Australian politics has been hostage for a generation to the divisive, racialised politics practised by Howard and his Liberal and National Party (LNP) successors, wedging Labor, which struggled to refocus the agenda beyond it.

Right’s strategy looks to be losing its sting

However, 2019 may well be the year this long cycle of race-baiting politics from the “right” in Australia exhausts itself. The Morrison government’s oversight of inhumane practises in offshore immigration detention centres, and the “no bid” tendering of responsibility for some of these to dubious corporate entities, are becoming perceived proxies for incompetent government.

Despite recent efforts to recharge it, the fear factor inculcated by the LNP around migration seems to have dissipated. Several moderate conservatives have been elected to the crossbench who in the pre-Howard era would have stood as Liberal candidates rather than as independents. They are living proof that even many on the “right” have little stomach for playing Nixon-style politics in Australia any more, even as it flourishes anew in the US through President Donald J. Trump.

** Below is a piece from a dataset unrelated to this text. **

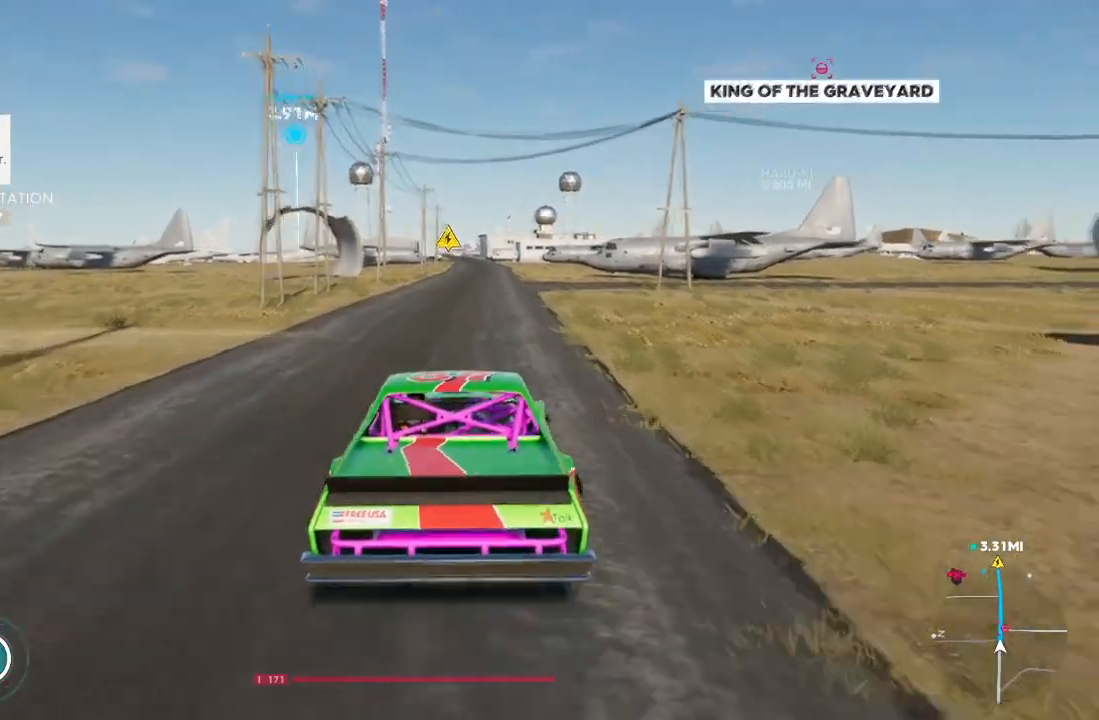
{"buttons": ["R2"], "left_stick": "center", "right_stick": "center", "events": []}
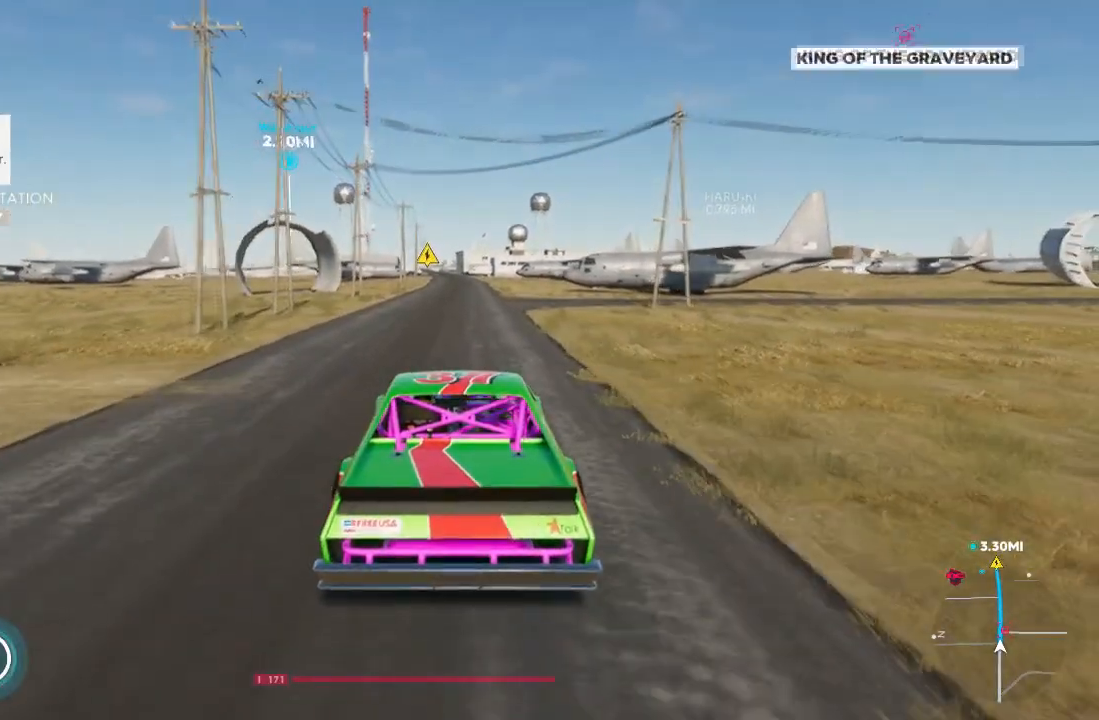
{"buttons": ["R2"], "left_stick": "center", "right_stick": "center", "events": []}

This shift occurs in the context of the LNP recently being seen to be wrong-footed on several totemic policy issues: the environment, gender equity and gay rights. With saturation support from Rupert Murdoch-owned News Corporation media outlets and several commercial radio shock jocks, climate change denial, the trivialisation of gender equity issues and refusal of marriage equality for the LGBTQI community were consistent political winners for the LNP – until the moment they were not.

Along with the diminishing dividends of the LNP’s race-baiting for political gain, this hints at the renewal of Australian voters’ better instincts. The LNP tropes of the last two decades seem exhausted.

Are we at a turning point?

The successful plebiscite vote for marriage equality in 2017 may well have been a turning point. The revolt of female Liberal MPs over their treatment at the hands of male colleagues may be another.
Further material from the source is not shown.